Converts a vector of real numbers into a normalized probability distribution over classes.
The softmax function is a mathematical operation that transforms a vector of arbitrary real-valued scores — often called logits — into a probability distribution. For each element in the input vector, softmax computes the exponential of that value and divides it by the sum of exponentials across all elements. The result is a vector of the same length where every value lies strictly between 0 and 1 and all values sum to exactly 1. This normalization makes the output directly interpretable as class probabilities, which is why softmax is the standard choice for the final layer of multi-class classification networks.
The mechanics of softmax have an important practical consequence: because it uses exponentials, larger input values are amplified disproportionately relative to smaller ones. This means the function tends to push the highest-scoring class toward a probability near 1 while suppressing others toward 0 — a behavior sometimes described as "winner-takes-most." The sharpness of this effect can be controlled by a temperature parameter that scales the logits before applying softmax. High temperatures produce softer, more uniform distributions, while low temperatures produce sharper, more confident ones. Temperature scaling is widely used in knowledge distillation, language model sampling, and reinforcement learning.
In neural network training, softmax is almost always paired with the cross-entropy loss function. Together they measure how far the predicted probability distribution is from the true one-hot label distribution, and their combination yields clean, well-behaved gradients that make optimization efficient. During backpropagation, the gradient of cross-entropy loss through softmax simplifies to the difference between the predicted probabilities and the true labels, which is computationally convenient and numerically stable when implemented as a fused operation.

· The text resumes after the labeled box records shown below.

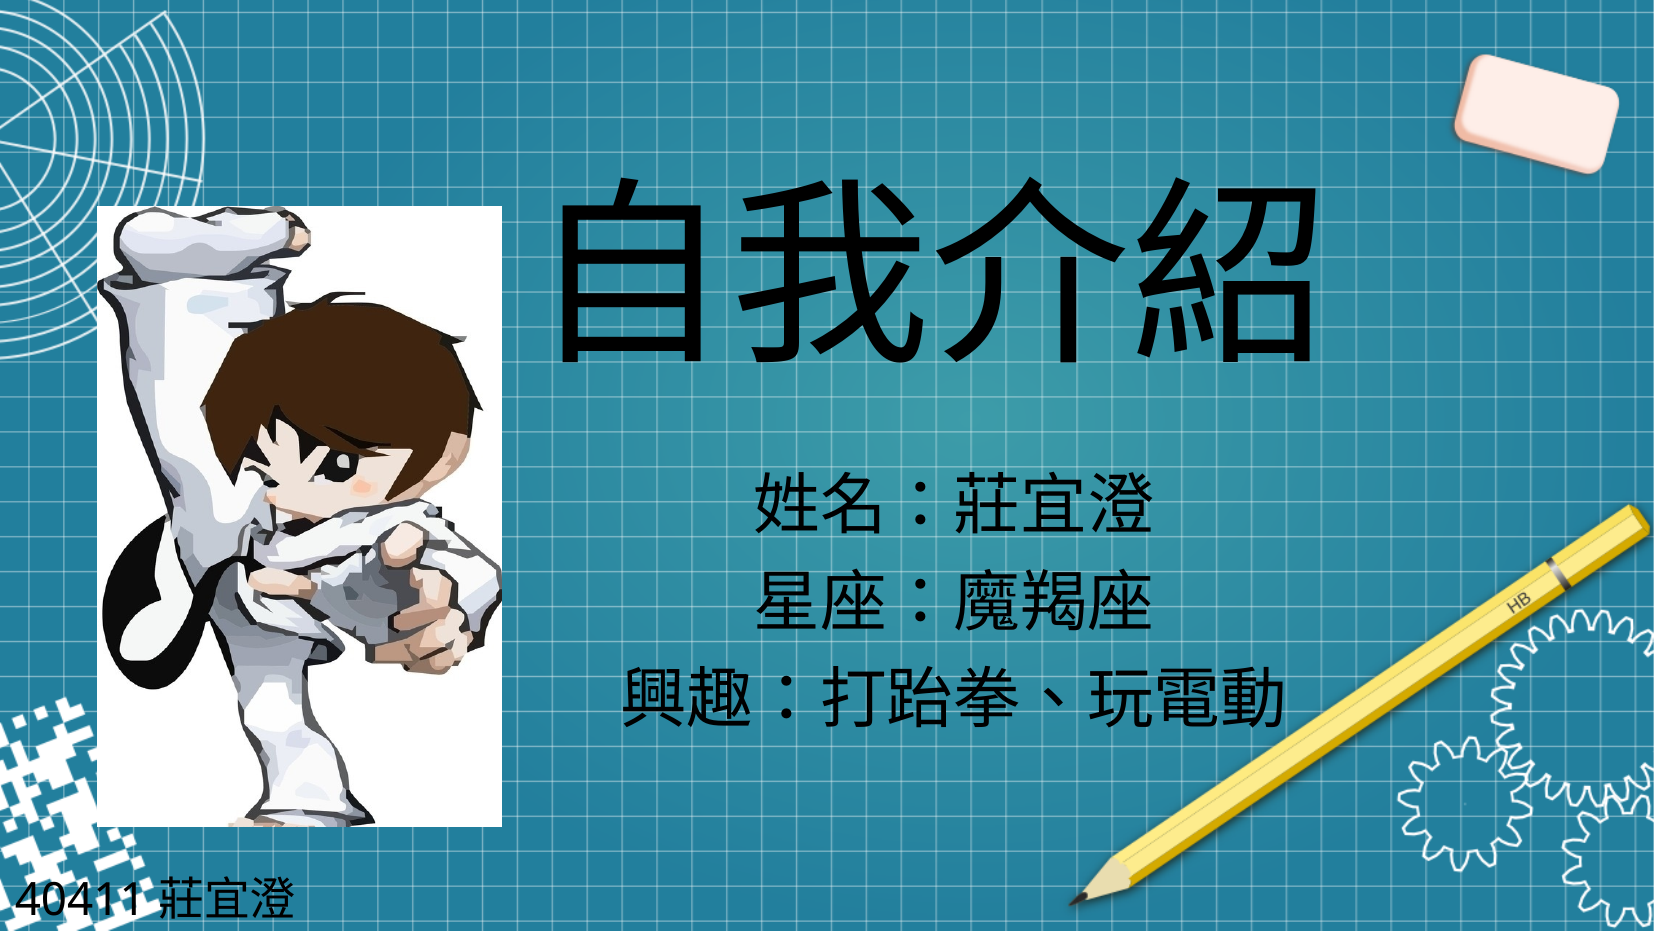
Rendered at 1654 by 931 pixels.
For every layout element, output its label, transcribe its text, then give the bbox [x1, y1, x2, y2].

title 自我介紹 [472, 59, 1388, 460]
subtitle 姓名：莊宜澄 星座：魔羯座 興趣：打跆拳、玩電動 [608, 383, 1300, 718]
picture [0, 0, 1654, 931]
text_box 40411莊宜澄 [0, 854, 325, 916]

Beyond classification output layers, softmax appears throughout modern deep learning architectures. The attention mechanism in Transformer models applies softmax to a matrix of query-key dot products to produce attention weights, effectively letting the model decide how much focus to place on each position in a sequence. This usage has made softmax a foundational operation in natural language processing, computer vision, and multimodal learning, cementing its status as one of the most widely deployed nonlinearities in the field.